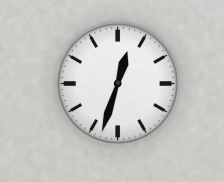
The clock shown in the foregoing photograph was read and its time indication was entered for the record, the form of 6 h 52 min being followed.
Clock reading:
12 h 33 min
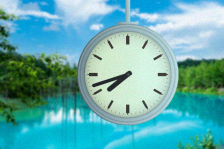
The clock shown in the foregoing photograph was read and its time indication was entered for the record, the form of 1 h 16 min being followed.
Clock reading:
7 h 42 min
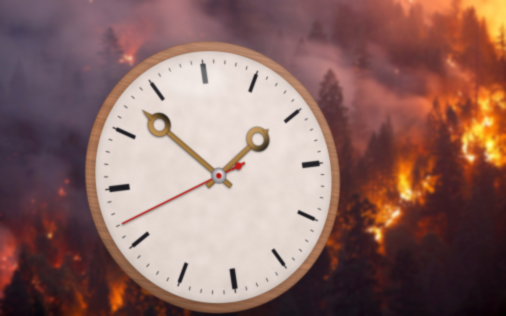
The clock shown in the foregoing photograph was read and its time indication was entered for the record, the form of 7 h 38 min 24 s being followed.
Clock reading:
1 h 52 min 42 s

#####

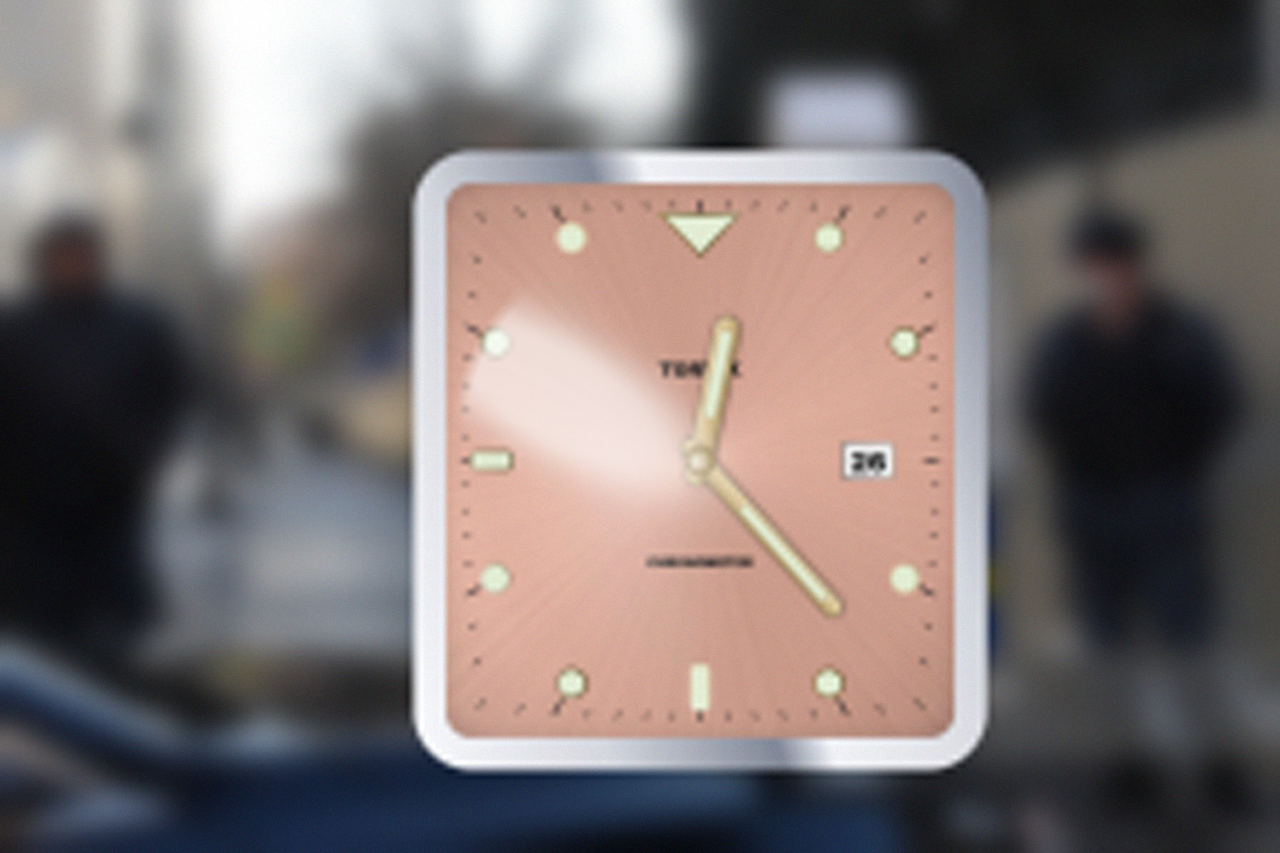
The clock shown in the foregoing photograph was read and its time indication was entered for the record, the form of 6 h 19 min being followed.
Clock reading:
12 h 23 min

#####

PROBLEM:
Copy the stretch of the listing from the line containing "s being followed." through the line containing "1 h 52 min 42 s", both lines included, character for character.

THE COMPLETED TASK:
The clock shown in the foregoing photograph was read and its time indication was entered for the record, the form of 7 h 38 min 24 s being followed.
Clock reading:
1 h 52 min 42 s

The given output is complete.